Un conflit prolongé à l’intérieur d’un pays (guerre civile, sécession armée, insurrection violente et jacquerie meurtrière) est la plus grosse machine à promouvoir la déstabilisation illimitée qui est l’antichambre de la «somalisation». La Casamance n’échappe pas à cette règle. Bien au contraire, elle est logée à cette sinistre enseigne. Car, dans le sud du pays, les militaires ne refoulent pas une armée régulière et étrangère. En Casamance, l’armée nationale combat des nationaux…armés. Autrement dit, le Sénégal est en guerre avec lui-même et contre lui-même, sur son propre territoire. Un cas de figure que couvre la typologie des conflits nouveaux qui – du point des opérations sur le terrain – range la Casamance dans le rayon des guerres asymétriques.
Asymétrique ? Oui et non. Sous l’angle étroit de l’affrontement entre une compagnie de parachutistes bien commandés et un groupe de rebelles fuyant le choc frontal mais diffusant l’insécurité partout, la guerre est asymétrique. En revanche, le caractère latent et larvé de la crise (1982-2018) cristallise et, surtout, favorise symétriquement la montée des périls intérieurs et extérieurs. D’abord, la fin de l’accalmie et la relance de la guerre se transforment en abcès de fixation (politique et budgétaire) pour le gouvernement dont les attentions et les efforts seront primordialement orientés vers la gestion d’une orgie de violences planifiées qui endeuillent des citoyens normalement bénéficiaires de la protection de l’Etat, gèlent le tourisme porté par d’extraordinaires potentialités, figent le développement de la région, enterrent l’émergence nationale, enlaidissent l’image du Sénégal etc. Ensuite, la reprise des hostilités, crée géopolitiquement un ventre mou sur le flanc sud du Sénégal vers lequel toutes les visées et les interférences sous-régionales et internationales convergeront. Le sort du Nord-Mali (simultanément tombé dans l’escarcelle de la France et écumé par les terroristes de tout acabit) fournit un scénario suffisamment cauchemardesque, pour fouetter les réflexions, les volontés et les décisions du Président Macky Sall.

────

▸ **Consigne de travail 1**:
Reprenez à l'identique le passage du texte sur la Casamance qui commence par « Un conflit prolongé » et se poursuit jusqu'à « des guerres asymétriques. » inclus.
▸ **Consigne de travail 2**:
Recopiez fidèlement les lignes du listing, du début jusqu'à la ligne contenant « S.U.A.P. - Sportello » incluse, en omettant les images.

────

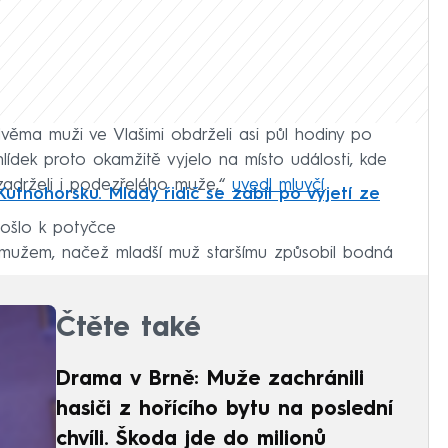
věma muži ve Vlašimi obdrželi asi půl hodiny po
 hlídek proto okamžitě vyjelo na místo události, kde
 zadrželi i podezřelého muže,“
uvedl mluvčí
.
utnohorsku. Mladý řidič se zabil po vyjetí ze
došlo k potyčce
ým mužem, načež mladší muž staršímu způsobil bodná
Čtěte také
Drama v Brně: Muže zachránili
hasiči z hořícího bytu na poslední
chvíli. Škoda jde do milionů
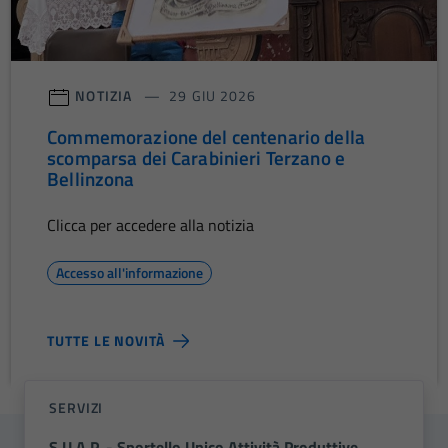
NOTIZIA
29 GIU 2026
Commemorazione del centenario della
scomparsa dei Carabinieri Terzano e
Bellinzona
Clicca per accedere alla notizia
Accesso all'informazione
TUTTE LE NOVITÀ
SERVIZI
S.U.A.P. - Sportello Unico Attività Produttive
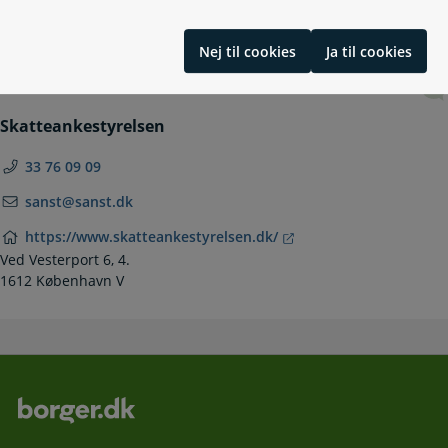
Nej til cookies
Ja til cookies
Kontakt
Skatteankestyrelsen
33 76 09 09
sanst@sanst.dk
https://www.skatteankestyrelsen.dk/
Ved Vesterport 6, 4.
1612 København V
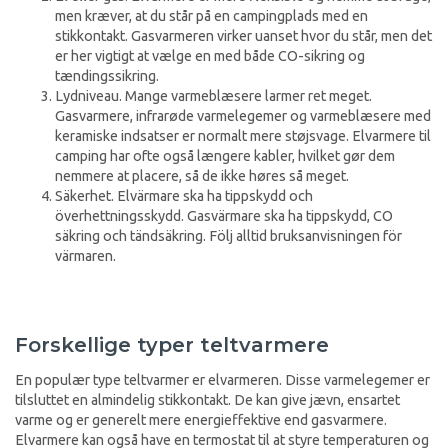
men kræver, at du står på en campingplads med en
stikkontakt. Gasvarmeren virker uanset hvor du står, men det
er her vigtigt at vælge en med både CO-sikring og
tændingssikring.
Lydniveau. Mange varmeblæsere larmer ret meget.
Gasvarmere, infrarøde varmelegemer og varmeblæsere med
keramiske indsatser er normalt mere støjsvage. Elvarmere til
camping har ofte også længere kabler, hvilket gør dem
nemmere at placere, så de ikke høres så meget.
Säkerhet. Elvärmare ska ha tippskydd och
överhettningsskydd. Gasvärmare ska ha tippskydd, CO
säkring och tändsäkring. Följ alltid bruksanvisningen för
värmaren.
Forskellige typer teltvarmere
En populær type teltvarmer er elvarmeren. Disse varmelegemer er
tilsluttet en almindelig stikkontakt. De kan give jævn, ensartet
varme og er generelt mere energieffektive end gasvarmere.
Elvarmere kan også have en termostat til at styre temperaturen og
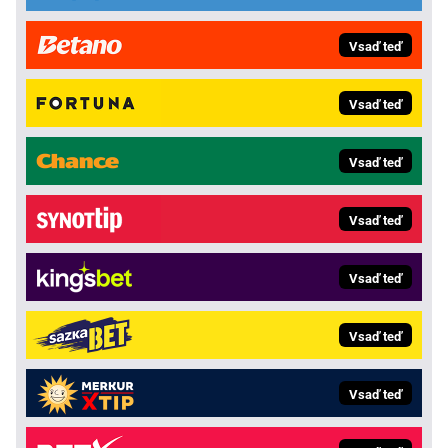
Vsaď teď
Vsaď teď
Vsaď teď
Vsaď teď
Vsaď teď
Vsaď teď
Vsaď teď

────

▸ **Réponse attendue 1**:
Un conflit prolongé à l’intérieur d’un pays (guerre civile, sécession armée, insurrection violente et jacquerie meurtrière) est la plus grosse machine à promouvoir la déstabilisation illimitée qui est l’antichambre de la «somalisation». La Casamance n’échappe pas à cette règle. Bien au contraire, elle est logée à cette sinistre enseigne. Car, dans le sud du pays, les militaires ne refoulent pas une armée régulière et étrangère. En Casamance, l’armée nationale combat des nationaux…armés. Autrement dit, le Sénégal est en guerre avec lui-même et contre lui-même, sur son propre territoire. Un cas de figure que couvre la typologie des conflits nouveaux qui – du point des opérations sur le terrain – range la Casamance dans le rayon des guerres asymétriques.

▸ **Réponse attendue 2**:
věma muži ve Vlašimi obdrželi asi půl hodiny po
 hlídek proto okamžitě vyjelo na místo události, kde
 zadrželi i podezřelého muže,“
uvedl mluvčí
.
utnohorsku. Mladý řidič se zabil po vyjetí ze
došlo k potyčce
ým mužem, načež mladší muž staršímu způsobil bodná
Čtěte také
Drama v Brně: Muže zachránili
hasiči z hořícího bytu na poslední
chvíli. Škoda jde do milionů
NOTIZIA
29 GIU 2026
Commemorazione del centenario della
scomparsa dei Carabinieri Terzano e
Bellinzona
Clicca per accedere alla notizia
Accesso all'informazione
TUTTE LE NOVITÀ
SERVIZI
S.U.A.P. - Sportello Unico Attività Produttive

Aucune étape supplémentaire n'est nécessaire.